Let me be clear: if you approach AI with what I call the “shortcut mindset,” you’re already starting off on the wrong foot. No matter how “intelligent” AI becomes, it should always be a co-thinker, a partner in cognitive tasks—never a replacement.
Now, onto the good part!
If you’re diving into a new research topic, Deep Search can be a great jumpstart—a springboard to get you going. At the very least, it will surface a few solid research papers in its references, and from there, you can apply the snowballing method—checking the references within those papers to uncover even more relevant studies. The deeper you go, the more you’ll start recognizing which works are frequently cited, signaling the seminal research in the field.
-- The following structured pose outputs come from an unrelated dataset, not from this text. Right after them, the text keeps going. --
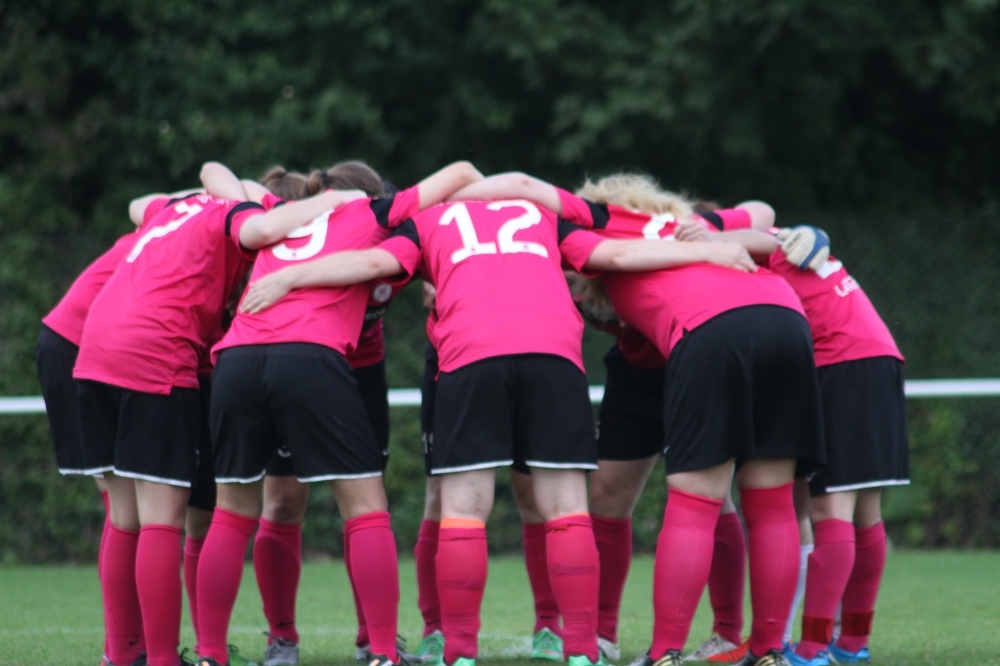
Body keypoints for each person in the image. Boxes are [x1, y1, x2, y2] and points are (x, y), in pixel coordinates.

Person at [238, 187, 757, 666]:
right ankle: (582, 650)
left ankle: (460, 651)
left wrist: (289, 276)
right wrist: (707, 252)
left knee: (464, 509)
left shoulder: (430, 218)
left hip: (472, 352)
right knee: (566, 507)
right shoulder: (540, 214)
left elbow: (373, 262)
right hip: (553, 354)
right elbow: (617, 256)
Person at [431, 171, 825, 666]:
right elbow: (763, 211)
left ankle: (666, 651)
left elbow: (524, 187)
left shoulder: (596, 219)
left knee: (696, 499)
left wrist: (421, 201)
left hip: (708, 328)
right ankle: (770, 650)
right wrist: (737, 236)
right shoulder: (684, 221)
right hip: (783, 317)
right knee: (770, 501)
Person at [193, 160, 483, 666]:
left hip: (238, 360)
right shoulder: (376, 212)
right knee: (366, 510)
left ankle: (211, 655)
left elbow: (217, 173)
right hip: (310, 356)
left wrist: (310, 206)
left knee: (231, 514)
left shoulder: (280, 212)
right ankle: (381, 653)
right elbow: (460, 171)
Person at [73, 162, 356, 666]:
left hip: (95, 348)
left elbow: (147, 199)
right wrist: (331, 201)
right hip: (155, 352)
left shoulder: (179, 206)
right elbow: (261, 229)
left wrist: (222, 188)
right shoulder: (238, 215)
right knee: (162, 521)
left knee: (124, 518)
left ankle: (122, 655)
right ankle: (162, 659)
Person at [763, 230, 908, 666]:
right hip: (878, 359)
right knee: (866, 512)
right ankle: (852, 640)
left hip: (843, 364)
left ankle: (812, 648)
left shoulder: (755, 244)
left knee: (830, 509)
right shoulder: (790, 240)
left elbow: (756, 220)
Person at [414, 283, 566, 666]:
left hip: (530, 347)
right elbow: (416, 267)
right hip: (457, 354)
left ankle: (549, 624)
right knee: (442, 499)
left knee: (535, 496)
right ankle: (435, 628)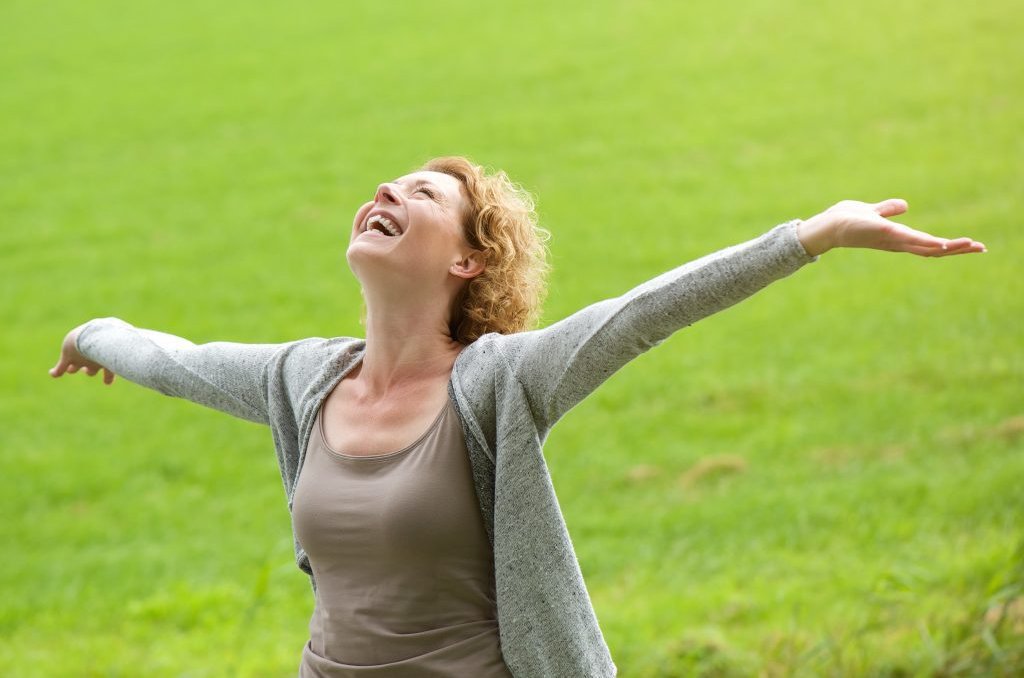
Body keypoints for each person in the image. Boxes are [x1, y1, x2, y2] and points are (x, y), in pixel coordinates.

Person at [49, 156, 987, 677]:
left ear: (468, 263)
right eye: (386, 183)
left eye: (421, 194)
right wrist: (93, 332)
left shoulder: (501, 381)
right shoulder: (302, 382)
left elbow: (645, 311)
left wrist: (811, 235)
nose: (385, 191)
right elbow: (174, 360)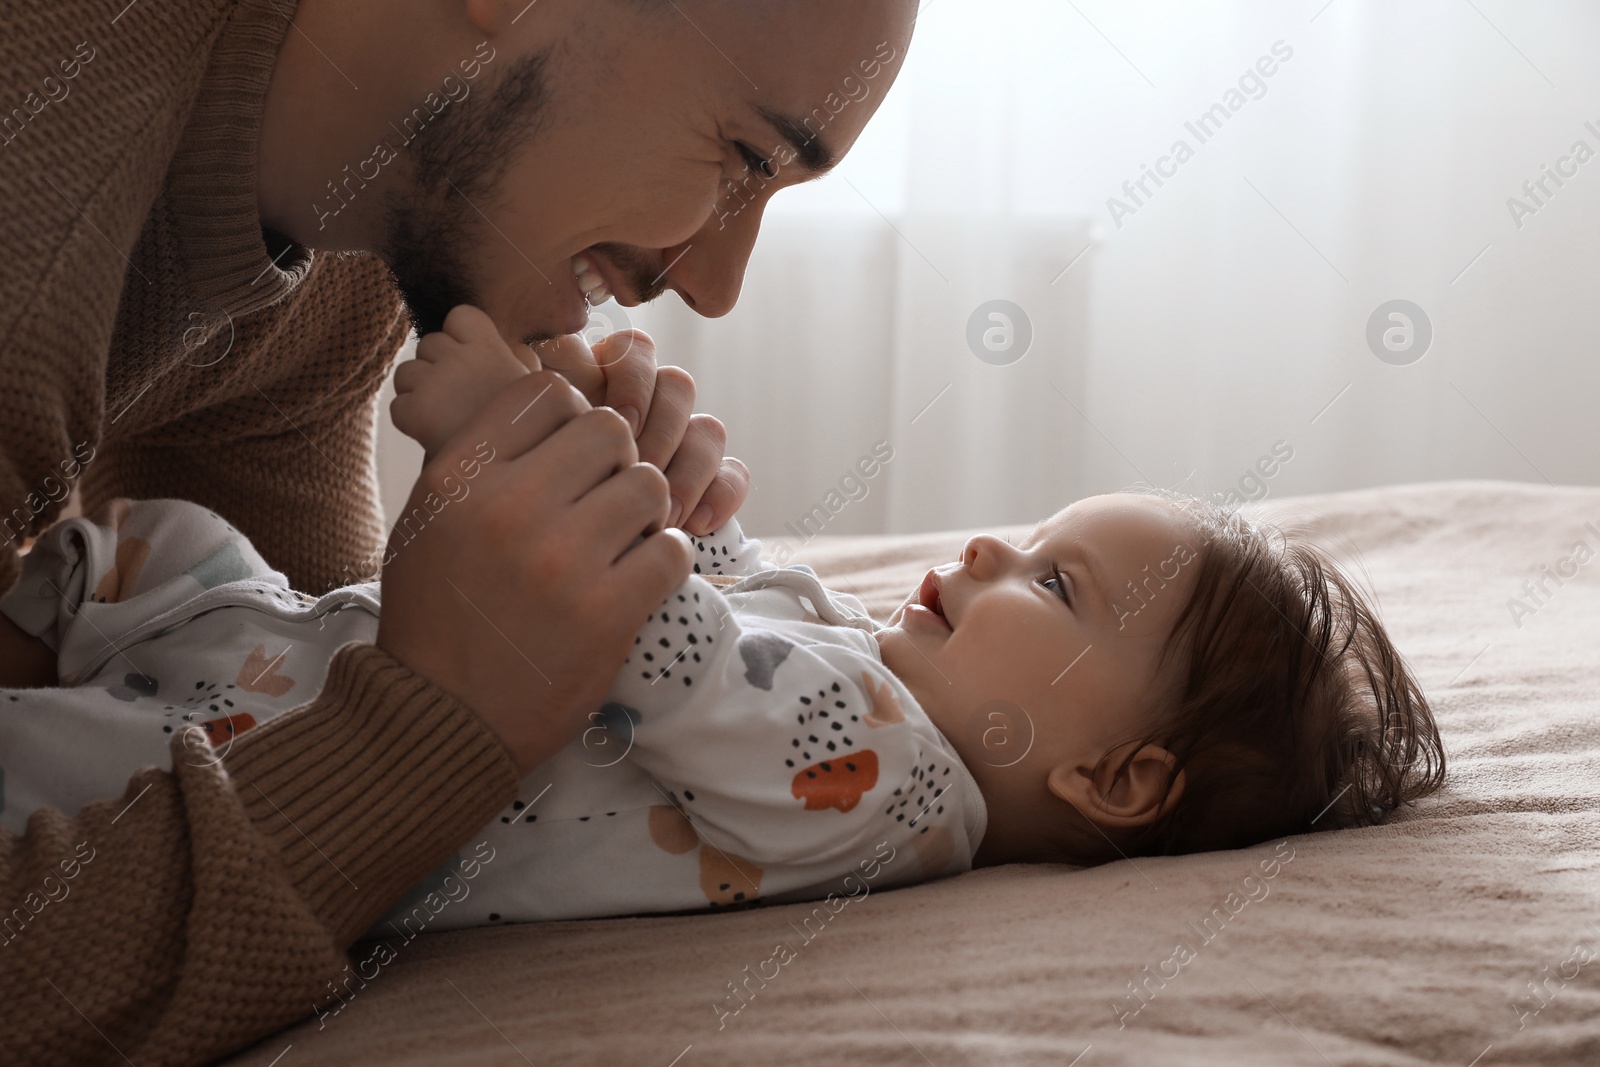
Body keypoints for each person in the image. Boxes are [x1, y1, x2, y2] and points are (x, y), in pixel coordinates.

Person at [0, 0, 918, 1060]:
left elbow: (269, 660)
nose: (712, 287)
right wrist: (433, 725)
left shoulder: (358, 224)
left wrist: (524, 530)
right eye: (742, 158)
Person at [1, 312, 1447, 956]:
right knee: (173, 548)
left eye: (1055, 586)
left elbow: (660, 637)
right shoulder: (878, 689)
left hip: (269, 740)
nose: (997, 546)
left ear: (1115, 778)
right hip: (293, 642)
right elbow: (733, 605)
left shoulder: (899, 793)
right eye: (1039, 530)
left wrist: (524, 436)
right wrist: (676, 481)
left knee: (71, 749)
I was going to say that Deep Search might also help structure your research, but honestly, ChatGPT 4.0 and 4.5 can already do that—probably faster and more effectively.
One final note
I know my writing sometimes comes across as if I’m against AI, but that couldn’t be further from the truth. I genuinely believe we are incredibly fortunate as researchers and academics to live in this era. AI allows us to push the boundaries of our cognitive abilities without the same linguistic constraints that once held us back. But the key is using it thoughtfully and responsibly—not as a crutch, but as a co-thinker that amplifies, rather than replaces, our intellectual efforts.